PROVIDED DATA: Begin
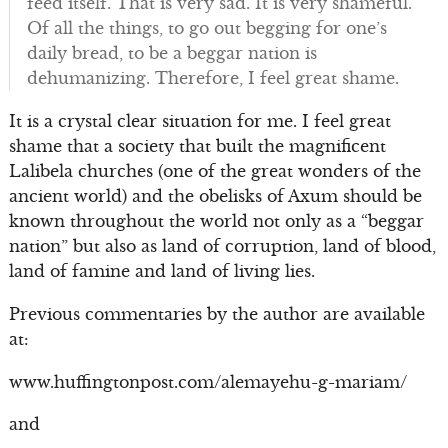
feed itself. That is very sad. It is very shameful.
Of all the things, to go out begging for one’s
daily bread, to be a beggar nation is
dehumanizing. Therefore, I feel great shame.
It is a crystal clear situation for me. I feel great
shame that a society that built the magnificent
Lalibela churches (one of the great wonders of the
ancient world) and the obelisks of Axum should be
known throughout the world not only as a “beggar
nation” but also as land of corruption, land of blood,
land of famine and land of living lies.
Previous commentaries by the author are available
at:
www.huffingtonpost.com/alemayehu-g-mariam/
and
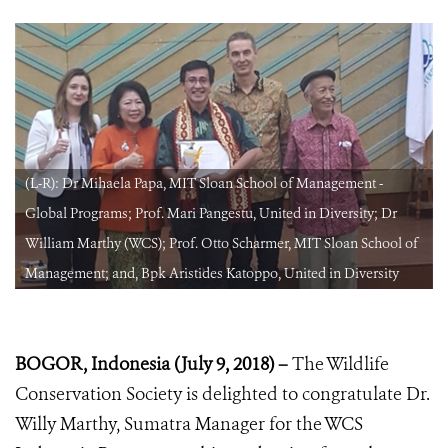
(L-R): Dr Mihaela Papa, MIT Sloan School of Management -
Global Programs; Prof. Mari Pangestu, United in Diversity; Dr
William Marthy (WCS); Prof. Otto Scharmer, MIT Sloan School of
Management; and, Bpk Aristides Katoppo, United in Diversity
BOGOR, Indonesia (July 9, 2018) –
The Wildlife
Conservation Society is delighted to congratulate Dr.
Willy Marthy, Sumatra Manager for the WCS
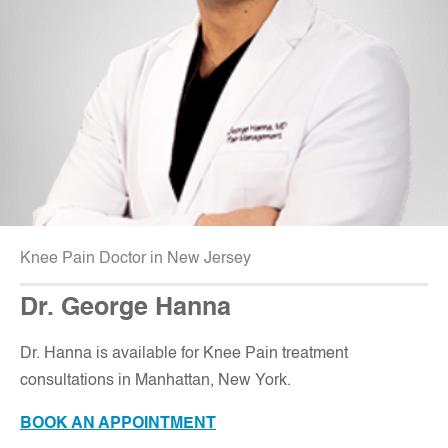
Knee Pain Doctor in New Jersey
Dr. George Hanna
Dr. Hanna is available for Knee Pain treatment
consultations in Manhattan, New York.
BOOK AN APPOINTMENT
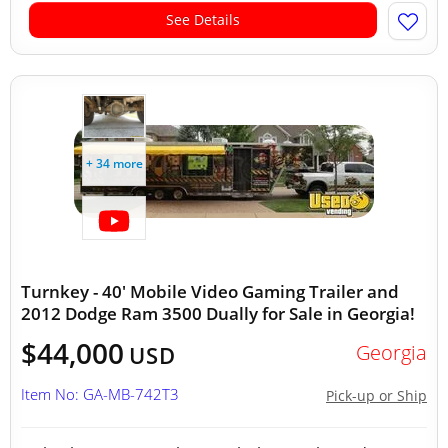
See Details
+ 34 more
Turnkey - 40' Mobile Video Gaming Trailer and
2012 Dodge Ram 3500 Dually for Sale in Georgia!
$44,000
Georgia
USD
Item No: GA-MB-742T3
Pick-up or Ship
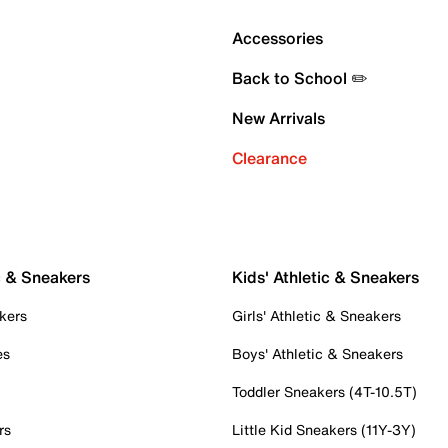
Accessories
Back to School ✏️
New Arrivals
Clearance
c & Sneakers
Kids' Athletic & Sneakers
kers
Girls' Athletic & Sneakers
es
Boys' Athletic & Sneakers
Toddler Sneakers (4T-10.5T)
rs
Little Kid Sneakers (11Y-3Y)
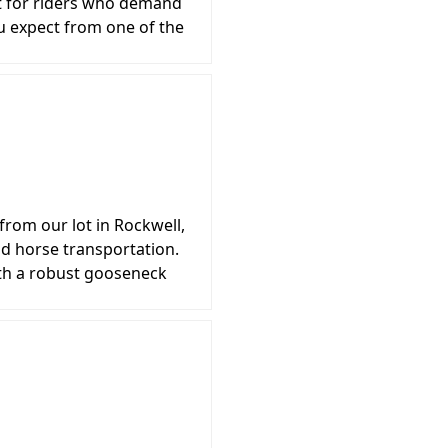
ilt for riders who demand
u expect from one of the
from our lot in Rockwell,
d horse transportation.
th a robust gooseneck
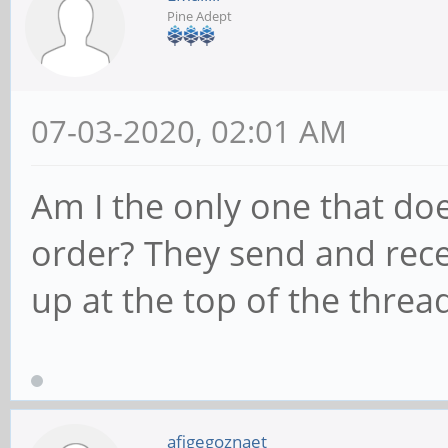
Pine Adept
07-03-2020, 02:01 AM
Am I the only one that doe
order? They send and rece
up at the top of the threa
afigegoznaet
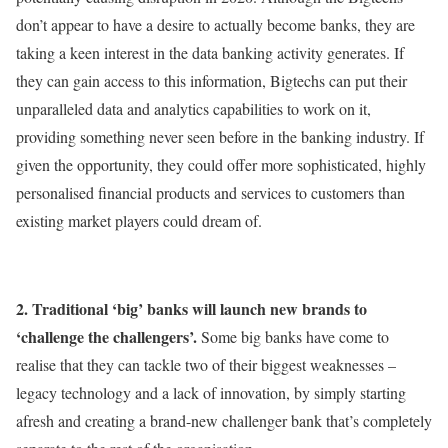
don’t appear to have a desire to actually become banks, they are
taking a keen interest in the data banking activity generates. If
they can gain access to this information, Bigtechs can put their
unparalleled data and analytics capabilities to work on it,
providing something never seen before in the banking industry. If
given the opportunity, they could offer more sophisticated, highly
personalised financial products and services to customers than
existing market players could dream of.
2. Traditional ‘big’ banks will launch new brands to
‘challenge the challengers’.
Some big banks have come to
realise that they can tackle two of their biggest weaknesses –
legacy technology and a lack of innovation, by simply starting
afresh and creating a brand-new challenger bank that’s completely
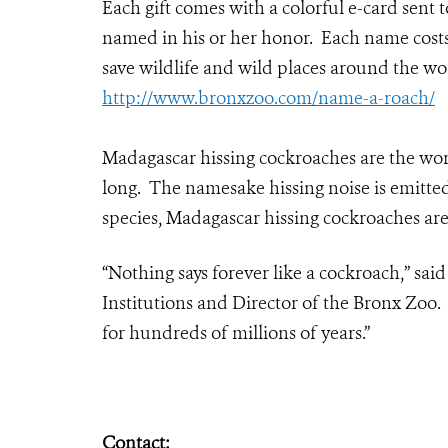
Each gift comes with a colorful e-card sent
named in his or her honor. Each name costs 
save wildlife and wild places around the wo
http://www.bronxzoo.com/name-a-roach/
Madagascar hissing cockroaches are the worl
long. The namesake hissing noise is emitte
species, Madagascar hissing cockroaches are
“Nothing says forever like a cockroach,” sai
Institutions and Director of the Bronx Zoo.
for hundreds of millions of years.”
Contact:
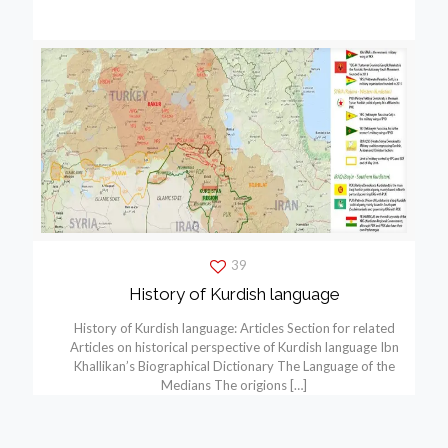
39
History of Kurdish language
History of Kurdish language: Articles Section for related
Articles on historical perspective of Kurdish language Ibn
Khallikan’s Biographical Dictionary The Language of the
Medians The origions
[…]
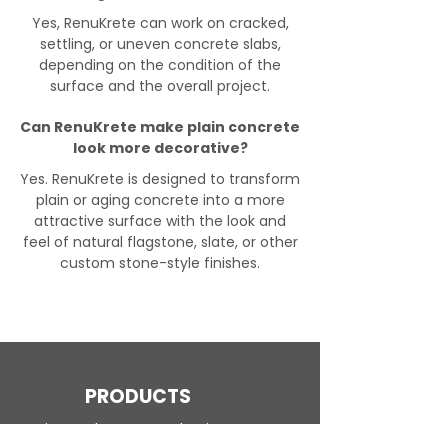
Yes, RenuKrete can work on cracked,
settling, or uneven concrete slabs,
depending on the condition of the
surface and the overall project.
Can RenuKrete make plain concrete
look more decorative?
Yes. RenuKrete is designed to transform
plain or aging concrete into a more
attractive surface with the look and
feel of natural flagstone, slate, or other
custom stone-style finishes.
PRODUCTS
Engineered Concrete Flooring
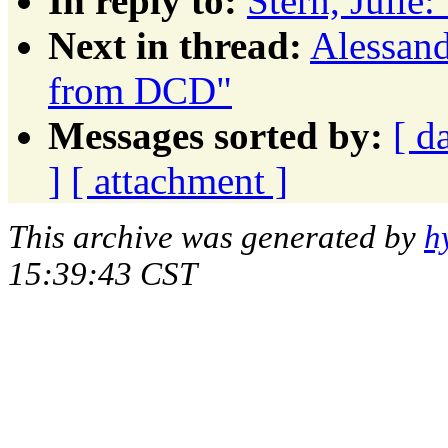
In reply to:
Stern, Juli
Next in thread:
Alessand
from DCD"
Messages sorted by:
[ d
]
[ attachment ]
This archive was generated by
h
15:39:43 CST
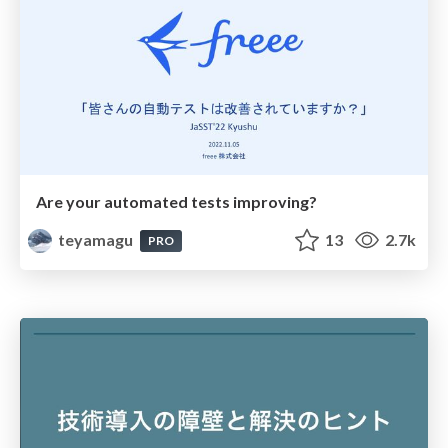
Are your automated tests improving?
teyamagu
13
2.7k
PRO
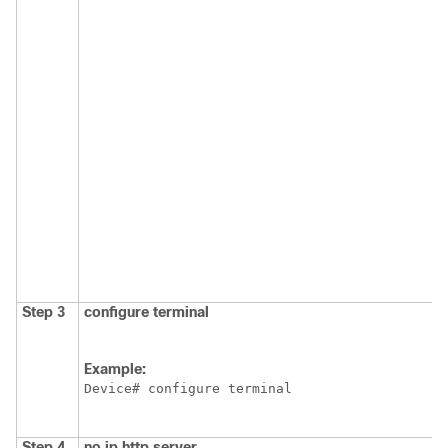
Step 3
configure
terminal
Example:
Device# configure terminal 
Step 4
no
ip
http
server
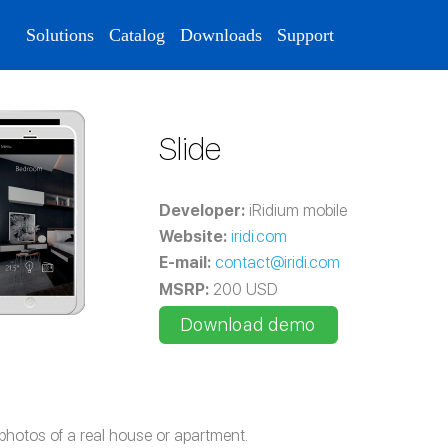
Solutions
Catalog
Downloads
Support
Slide
Developer:
iRidium mobile
Website:
iridi.com
E-mail:
contact@iridi.com
MSRP:
200 USD
Download demo
photos of a real house or apartment.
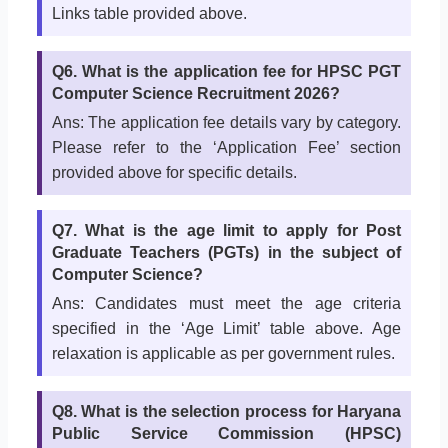
Links table provided above.
Q6. What is the application fee for HPSC PGT
Computer Science Recruitment 2026?
Ans: The application fee details vary by category.
Please refer to the ‘Application Fee’ section
provided above for specific details.
Q7. What is the age limit to apply for Post
Graduate Teachers (PGTs) in the subject of
Computer Science?
Ans: Candidates must meet the age criteria
specified in the ‘Age Limit’ table above. Age
relaxation is applicable as per government rules.
Q8. What is the selection process for Haryana
Public Service Commission (HPSC)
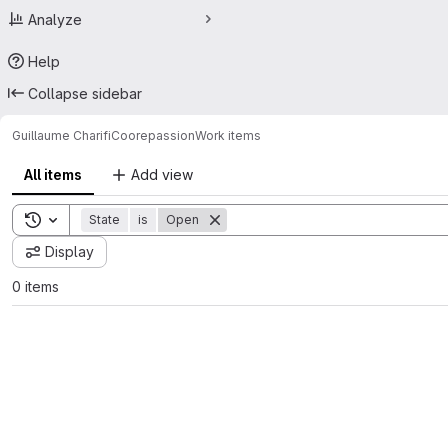
Analyze
Help
Collapse sidebar
Guillaume Charifi
Coorepassion
Work items
All items
Add view
Toggle search history
State
is
Open
Display
0 items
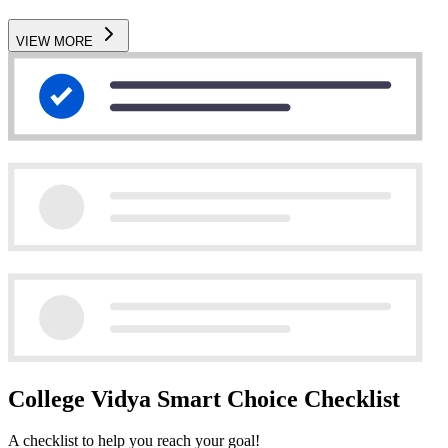
VIEW MORE
College Vidya Smart Choice Checklist
A checklist to help you reach your goal!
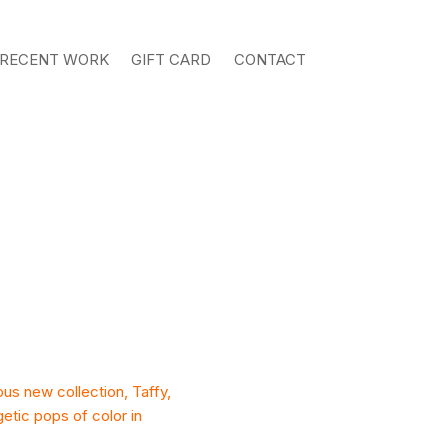
RECENT WORK
GIFT CARD
CONTACT
ous new collection, Taffy,
getic pops of color in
PROVIDED DATA: End
• [EXERCISE GOAL]:
Starting at the line with "New Arrivals" in the entries above, write out every line exactly until the line with "realise that they" has been written. Include no pictures and nothing more.

• [ANSWER]:
New Arrivals
Clearance
c & Sneakers
Kids' Athletic & Sneakers
kers
Girls' Athletic & Sneakers
es
Boys' Athletic & Sneakers
Toddler Sneakers (4T-10.5T)
rs
Little Kid Sneakers (11Y-3Y)
ilt for riders who demand
u expect from one of the
from our lot in Rockwell,
d horse transportation.
th a robust gooseneck
Pine Adept
07-03-2020, 02:01 AM
Am I the only one that doe
order? They send and rece
up at the top of the threa
afigegoznaet
don’t appear to have a desire to actually become banks, they are
taking a keen interest in the data banking activity generates. If
they can gain access to this information, Bigtechs can put their
unparalleled data and analytics capabilities to work on it,
providing something never seen before in the banking industry. If
given the opportunity, they could offer more sophisticated, highly
personalised financial products and services to customers than
existing market players could dream of.
2. Traditional ‘big’ banks will launch new brands to
‘challenge the challengers’.
Some big banks have come to
realise that they can tackle two of their biggest weaknesses –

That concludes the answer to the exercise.